Hypothesis / aims of study
Levator ani avulsion has been described as the loss of continuity between the levator ani muscle and the pelvic sidewall, which can be diagnosed by a tomographic sonography following an internationally standardized method. (1)
Levator ani avulsion plays a key role in the pathophysiology of pelvic organ prolapse (POP). The use of an obstetric forceps has been identified as an independent intrapartum risk factor for levator ani injury and there’s a higher risk of bilateral lesions with forceps compared with spontaneous and vacuum assisted births. In some studies, the incidence rate of avulsion on the right-hand side was higher than the left for all modes of birth, however, most of these studies don’t show statistical differences. It is plausible that this could be secondary to the difference of fetal head rotation if in a right occipitoposterior position. It is unlikely though that this difference could be attributed to the laterality of an episiotomy, as a mediolateral episiotomy was suggested not to be associated with the occurrence of levator avulsion. (2,3)
The aim of this study was to analyze the presence and type of levator ani trauma using tomographic sonography in patients with genital organ prolapse and defining determining factors of such trauma in our population.
Study design, materials and methods
This is a descriptive restrospective study that includes all patients diagnosed with uterine prolapse with or without anterior wall prolapse, who underwent a 3D/4D transperineal ultrasound in our hospital between November of 2018 and December of 2023. Data was collected from the patient’s clinical records concerning obstetric history, history of pathology, data from a complete pelvic floor clinical exam and data from the ultrasound itself.
The ultrasound was conducted by a single operator using a Voluson E Expert system and performed following Dietz described technique.
Patients were classified in two groups depending on their sonographic diagnosis: patients with absence of levator ani avulsion (integrity of levator ani muscle) and patients with levator ani avulsion including bilateral levator avulsion and unilateral levator avulsion.
Statistical analysis was performed with PASW statistics 18.0. Qualitative variables are expressed as absolute values and percentages. For the study of categorical variables, chi-square test and Fisher’s was used as appropiate. Univariate analysis with odds ratio was performed for those factors that presented statistically significant differences between both groups. For all tests, a p<0,05 was considered statistically significant.
Results
We managed to include 173 patients. In table 1, we registered the characteristics of our sample including epidemiological data, obstetric history and clinical assessment.
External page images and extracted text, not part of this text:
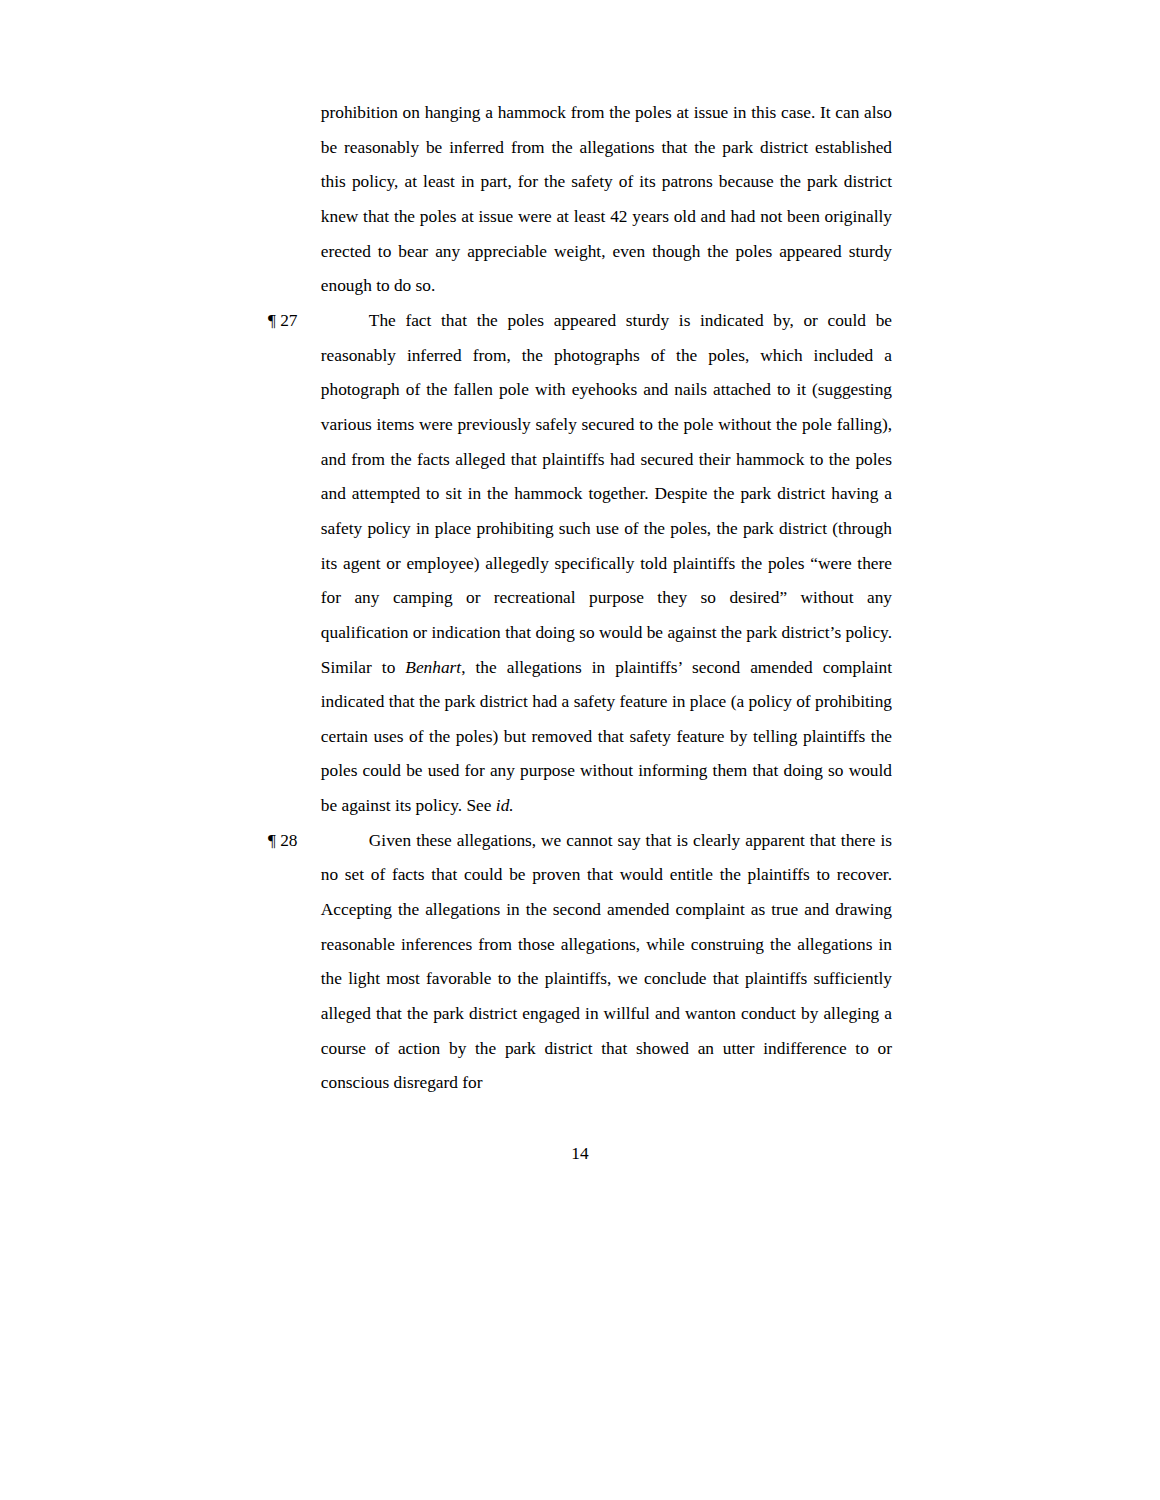prohibition on hanging a hammock from the poles at issue in this case. It can also be reasonably be inferred from the allegations that the park district established this policy, at least in part, for the safety of its patrons because the park district knew that the poles at issue were at least 42 years old and had not been originally erected to bear any appreciable weight, even though the poles appeared sturdy enough to do so.
¶ 27 The fact that the poles appeared sturdy is indicated by, or could be reasonably inferred from, the photographs of the poles, which included a photograph of the fallen pole with eyehooks and nails attached to it (suggesting various items were previously safely secured to the pole without the pole falling), and from the facts alleged that plaintiffs had secured their hammock to the poles and attempted to sit in the hammock together. Despite the park district having a safety policy in place prohibiting such use of the poles, the park district (through its agent or employee) allegedly specifically told plaintiffs the poles “were there for any camping or recreational purpose they so desired” without any qualification or indication that doing so would be against the park district’s policy. Similar to Benhart, the allegations in plaintiffs’ second amended complaint indicated that the park district had a safety feature in place (a policy of prohibiting certain uses of the poles) but removed that safety feature by telling plaintiffs the poles could be used for any purpose without informing them that doing so would be against its policy. See id.
¶ 28 Given these allegations, we cannot say that is clearly apparent that there is no set of facts that could be proven that would entitle the plaintiffs to recover. Accepting the allegations in the second amended complaint as true and drawing reasonable inferences from those allegations, while construing the allegations in the light most favorable to the plaintiffs, we conclude that plaintiffs sufficiently alleged that the park district engaged in willful and wanton conduct by alleging a course of action by the park district that showed an utter indifference to or conscious disregard for
14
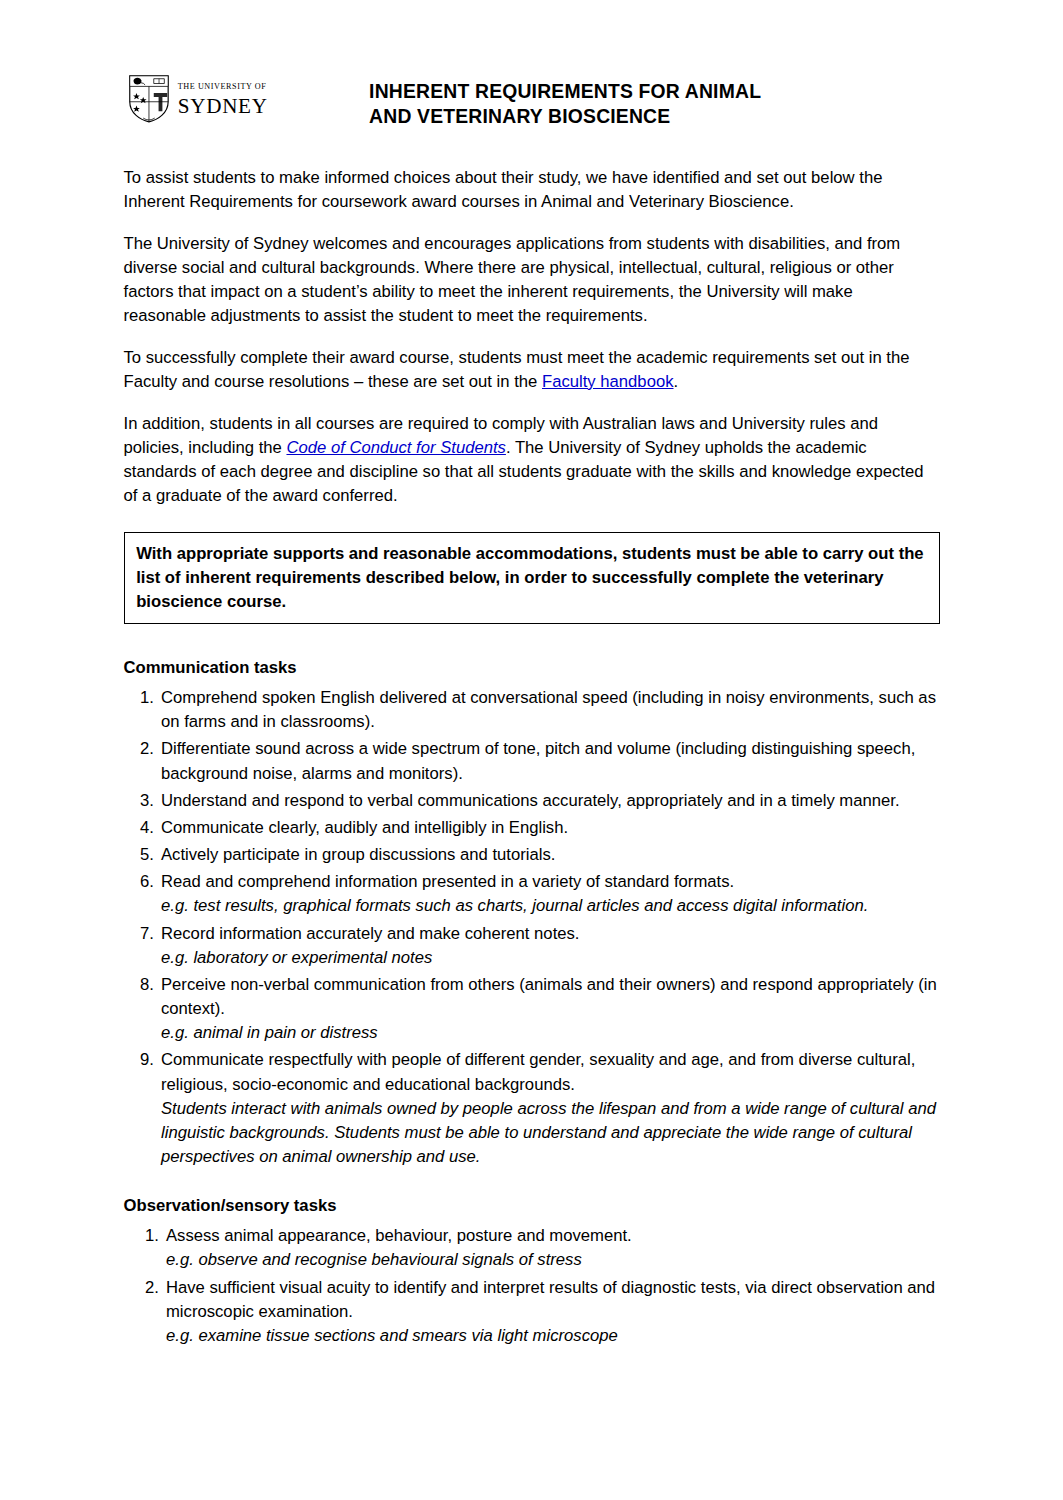THE UNIVERSITY OF SYDNEY
INHERENT REQUIREMENTS FOR ANIMAL
AND VETERINARY BIOSCIENCE
To assist students to make informed choices about their study, we have identified and set out below the Inherent Requirements for coursework award courses in Animal and Veterinary Bioscience.
The University of Sydney welcomes and encourages applications from students with disabilities, and from diverse social and cultural backgrounds. Where there are physical, intellectual, cultural, religious or other factors that impact on a student’s ability to meet the inherent requirements, the University will make reasonable adjustments to assist the student to meet the requirements.
To successfully complete their award course, students must meet the academic requirements set out in the Faculty and course resolutions – these are set out in the Faculty handbook.
In addition, students in all courses are required to comply with Australian laws and University rules and policies, including the Code of Conduct for Students. The University of Sydney upholds the academic standards of each degree and discipline so that all students graduate with the skills and knowledge expected of a graduate of the award conferred.
With appropriate supports and reasonable accommodations, students must be able to carry out the list of inherent requirements described below, in order to successfully complete the veterinary bioscience course.
Communication tasks
Comprehend spoken English delivered at conversational speed (including in noisy environments, such as on farms and in classrooms).
Differentiate sound across a wide spectrum of tone, pitch and volume (including distinguishing speech, background noise, alarms and monitors).
Understand and respond to verbal communications accurately, appropriately and in a timely manner.
Communicate clearly, audibly and intelligibly in English.
Actively participate in group discussions and tutorials.
Read and comprehend information presented in a variety of standard formats. e.g. test results, graphical formats such as charts, journal articles and access digital information.
Record information accurately and make coherent notes. e.g. laboratory or experimental notes
Perceive non-verbal communication from others (animals and their owners) and respond appropriately (in context). e.g. animal in pain or distress
Communicate respectfully with people of different gender, sexuality and age, and from diverse cultural, religious, socio-economic and educational backgrounds. Students interact with animals owned by people across the lifespan and from a wide range of cultural and linguistic backgrounds. Students must be able to understand and appreciate the wide range of cultural perspectives on animal ownership and use.
Observation/sensory tasks
Assess animal appearance, behaviour, posture and movement. e.g. observe and recognise behavioural signals of stress
Have sufficient visual acuity to identify and interpret results of diagnostic tests, via direct observation and microscopic examination. e.g. examine tissue sections and smears via light microscope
Regarding the transperineal sonography, integrity of levator any muscle was found in 78 (45,1%) patients, bilateral levator ani avulsion was registered in 64 (37%) patients and unliateral levator ani avulsion was observed in 31 (17,9%), of the latter 29 (16,8%) where right levator ani avulsions and 2 (1,1%) were left levator ani avulsion.
Comparing both groups, we observed that there was a statistically significant higher rate of menopausal patients in the integrity group. Instrumented assisted birth and specifically forceps assisted birth also presented a statistically significant higher rate in the avulsion group. Surprisingly, we observed that there was also a significant higher rate of anal incontinence in the integrity group. The rest of factors assessed didn’t show significant differences between groups (Table 2).
Odds ratio analysis (Table 2) showed that in our sample menopausal women were less likely to be diagnosed with levator ani avulsion. As expected, record of instrumental assisted birth and forceps assisted birth was a risk factor for developing levator ani avulsion. Anal incontinence didn’t show less likelihood of levator ani avulsion.
Interpretation of results
As expected, record of obstetric forceps or instrumental birth was a risk factor of levator ani injury in our sample. It came as a surprise that menopausal state was more prevalent in the muscle integrity group, though this makes sense, given that there is a relative bias of selection when finding our sample in women that consulted with organ prolapse; in women that didn’t have an avulsion of levator ani, mechanism of POP could be related to age or menopausal state. There was also a higher rate of anal incontinence in the integrity group. Being sphincter anal injuries the firstcause for anal incontinence, this finding could be explained by the fact that an obstetric anal sphincter injury in these women could have decreased tension in the levator ani during birth, thus becoming a protective factor for levator avulsion; this though wasn’t demonstrated when odds ratio was applied.
It is also important to emphasize the difference between the rates of unilateral llevator avulsion laterality. Right-hand side avulsion was much more prevalent than left-hand side, as noted before, this has also been observed in other series. Further studies would shed light on the mechanism of these findings, though given our bias of selection, a higher rate of occiput-posterior births than the general population in our sample could be the cause of these difference, though this wasn’t analyzed.